### EXERCISE MATERIALS
━━━

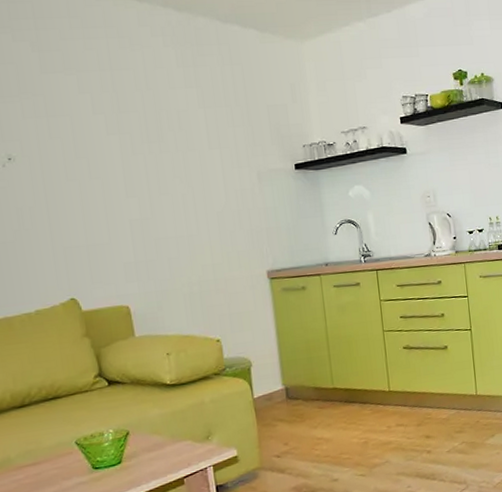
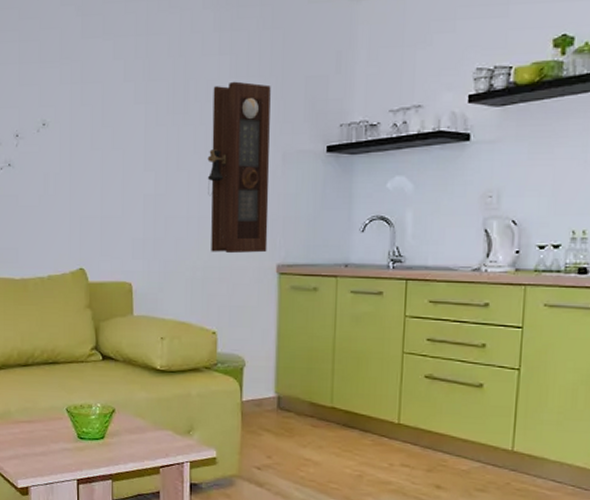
pendulum clock: none [184,111,256,267] -> present [207,81,271,254]

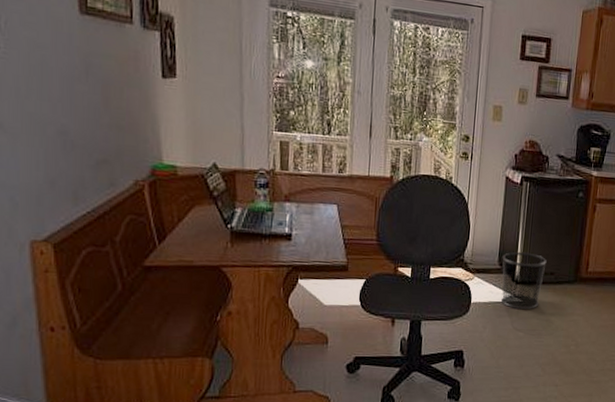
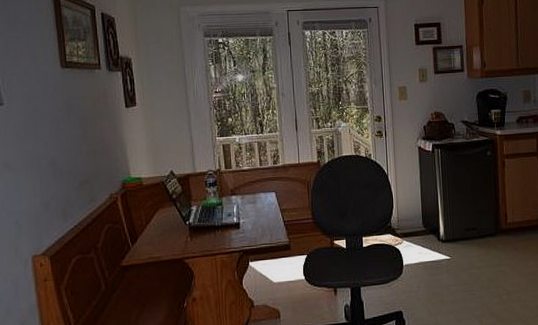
waste bin: present [501,251,547,310] -> none [425,212,467,266]

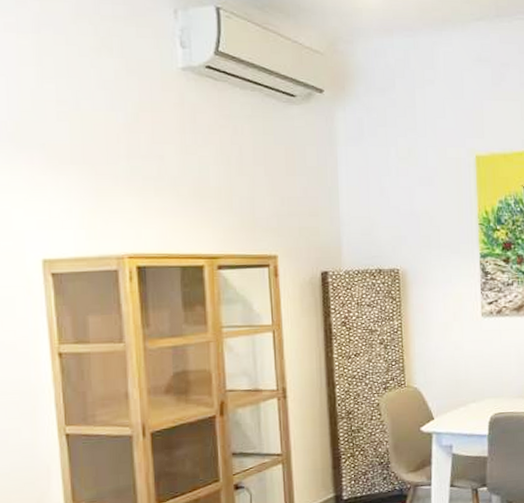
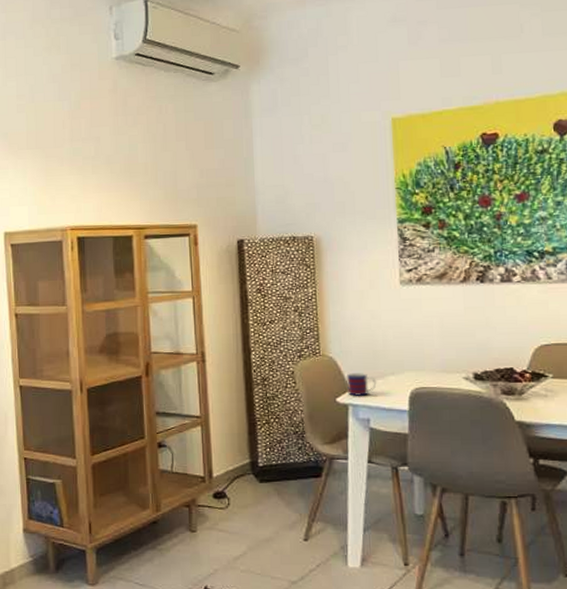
mug: none [430,402,459,425] -> present [346,373,377,397]

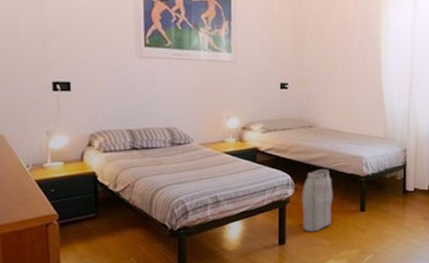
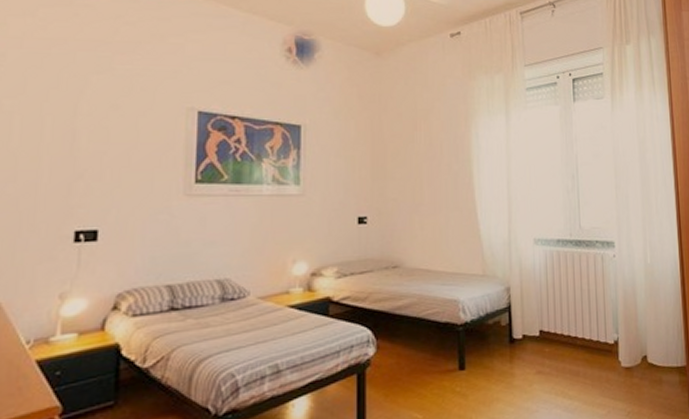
skirt: present [302,169,333,232] -> none [386,318,425,404]

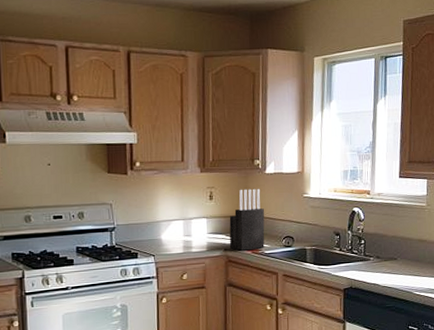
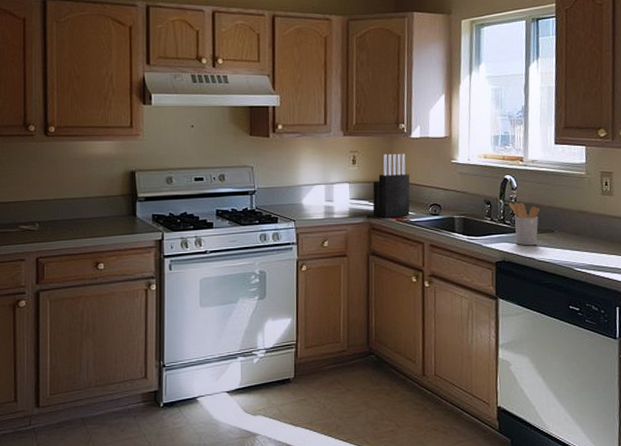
utensil holder: none [355,233,384,273] -> present [508,202,540,246]

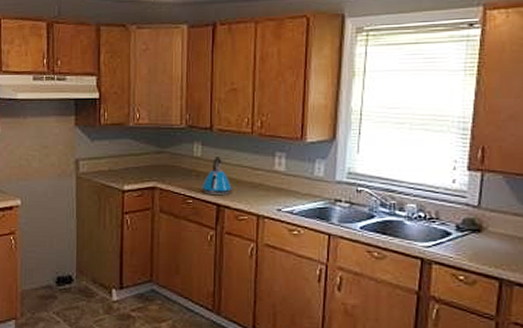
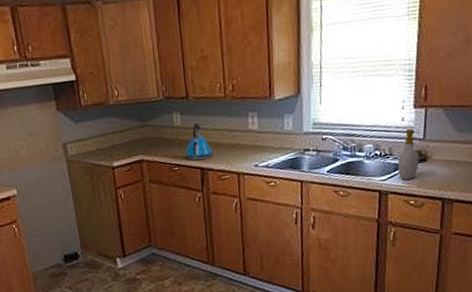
soap bottle: none [445,192,474,251] -> present [398,128,420,180]

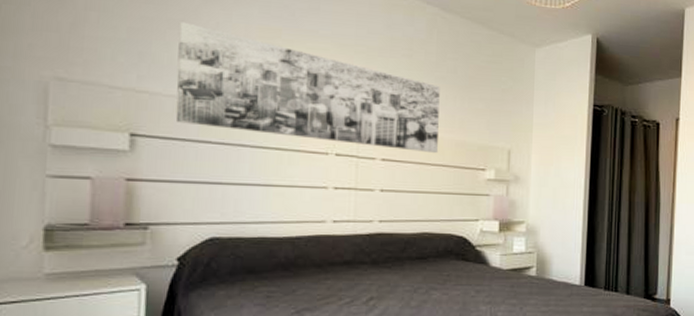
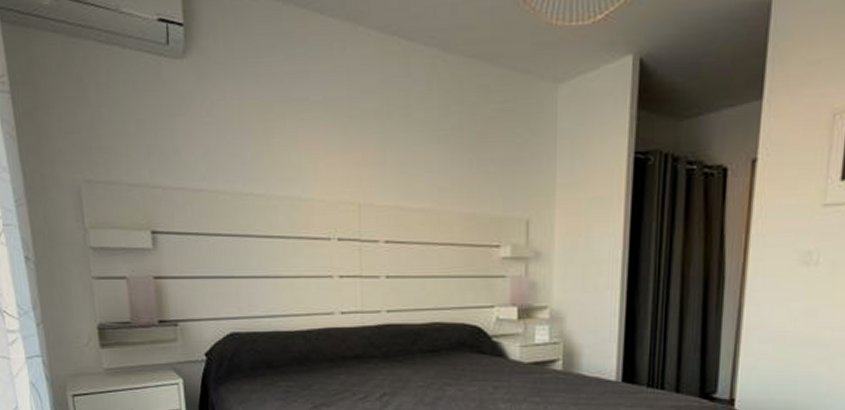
wall art: present [175,22,440,154] -> none [178,106,446,231]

━━━

### TRY IT
What is needed is every line of the data above, set down exactly but with the images left out.

### SOLUTION TO THE EXERCISE
pendulum clock: none [184,111,256,267] -> present [207,81,271,254]

waste bin: present [501,251,547,310] -> none [425,212,467,266]

mug: none [430,402,459,425] -> present [346,373,377,397]

skirt: present [302,169,333,232] -> none [386,318,425,404]

utensil holder: none [355,233,384,273] -> present [508,202,540,246]

soap bottle: none [445,192,474,251] -> present [398,128,420,180]

wall art: present [175,22,440,154] -> none [178,106,446,231]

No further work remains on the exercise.